Out Sen. Kyrsten Sinema, Democrat from Arizona, took to the Senate floor on Thursday to announce that she would not be supporting changing filibuster rules to pass voting rights legislation.
The filibuster is a procedure in the Senate used to extend debate or delay a vote on legislation. It can only end with two-thirds majority support. In voicing her opposition to changing the filibuster, Sinema weakened Democrats' hopes of passing legislation that will most likely see a Republican filibuster.
Sinema, the country's first out bisexual senator, said that while she supported the voting rights legislation and held concerns over voting restrictions passed by several Republican-led states, weakening the filibuster would only lead to more political division.
"These bills help treat the symptoms of the disease, but they do not fully address the disease itself," Sinema said. "And while I continue to support these bills, I will not support separate actions that worsen the underlying disease of division infecting our country."
"There's no need for me to restate my long-standing support for the 60-vote threshold to pass legislation," she said. "It is the view I continue to hold."
The Arizona senator said that changing the filibuster would lead to political swings when power switches political parties.

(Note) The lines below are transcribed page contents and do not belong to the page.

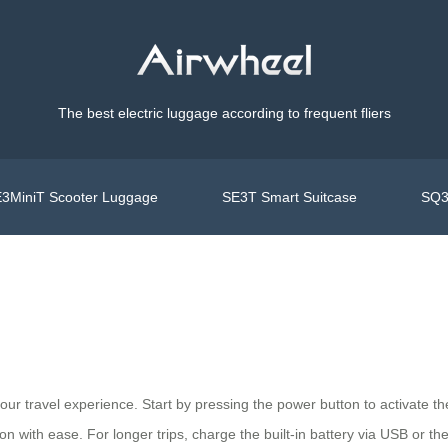
The best electric luggage according to frequent fliers
3MiniT Scooter Luggage
SE3T Smart Suitcase
SQ3
your travel experience. Start by pressing the power button to activate
on with ease. For longer trips, charge the built-in battery via USB or th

"American politics are cyclical and the granting of power in Washington, D.C., is exchanged regularly by the voters from one party to another," Sinema said. "What is the legislative filibuster other than a tool that requires new federal policy to be broadly supported by Senators representing a broader cross-section of Americans, a guardrail inevitably viewed as an obstacle by whoever holds the Senate majority, but which in reality ensures that millions of Americans represented by the minority party have a voice in the process."
Her speech came only about an hour before Present Joe Biden is scheduled to speak with Senate Democrats.
Sinema's floor speech is a setback for Biden. The president gave a speech earlier this week that called for a change in Senate rules if the rules are preventing important legislation from being passed.
Senate Democrats have urged Sinema to back the change to the filibuster, according to The New York Times. However, her declaration on Thursday seems to have doomed the bills.
Lawmakers in the House had passed a set of voting rights bills on Thursday. Democrats have said the bills are necessary to prevent Republican-led states from making voting more difficult come November. They've argued that these measures in these states specifically target voting by minority communities.
"There are people who don't want you to vote and they are using every tool in the toolbox to make it harder," Rep. Debbie Wasserman Schultz, Democrat of Florida, told the Times. "Voter suppression has not been consigned to the history books. It is here today, right now."
Just two Democrats sat in the Senate chamber during her comments. Several Republicans were present, including Senate Minority Leader Mitch McConnell, from Kentucky.
He told reporters that he was happy with Sinema's speech, NPR reports.
"She literally saved the Senate as an institution," McConnell said. "It was an act of conspicuous political courage."